WHAT YOU SHOULD DO -> Please count the lines in the entries below that contain the string "After", matching case exactly, and reply with only that number.

## start DATA EXCERPTS

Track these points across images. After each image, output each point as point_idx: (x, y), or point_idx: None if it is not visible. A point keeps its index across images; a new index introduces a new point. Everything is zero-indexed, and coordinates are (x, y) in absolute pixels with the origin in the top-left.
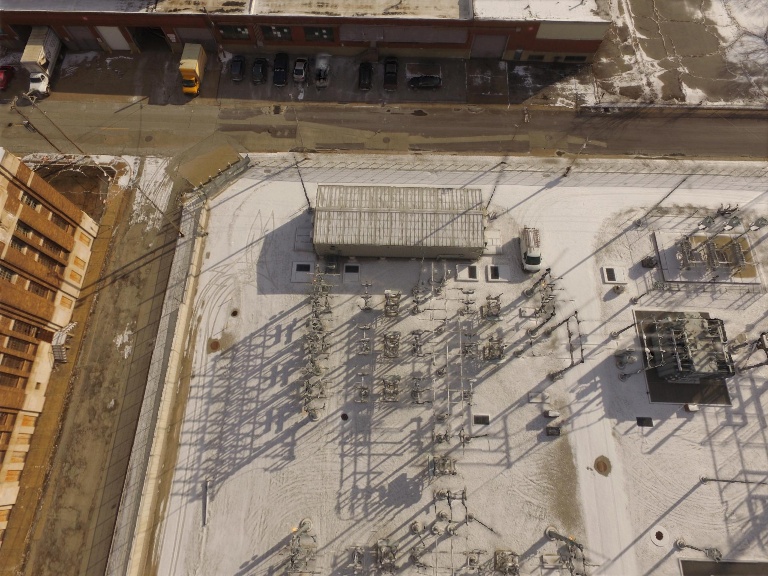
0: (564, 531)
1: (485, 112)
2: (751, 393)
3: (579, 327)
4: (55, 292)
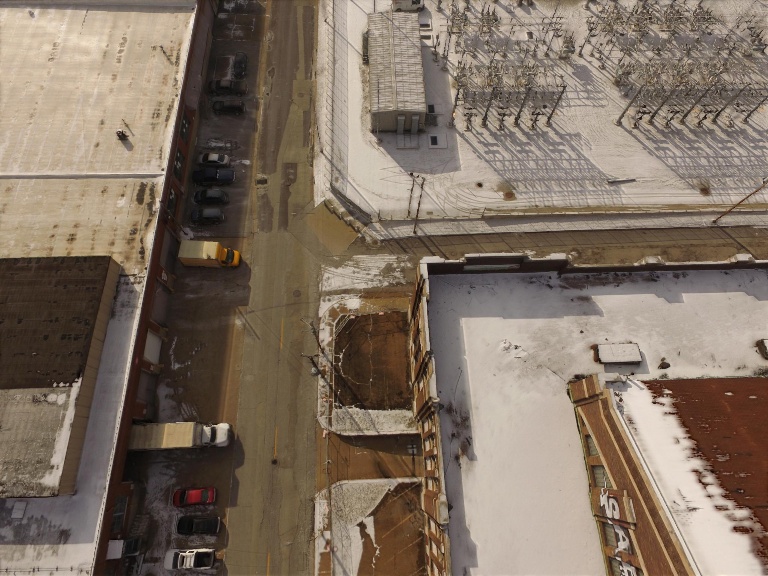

## end DATA EXCERPTS

THE REPLY -> 1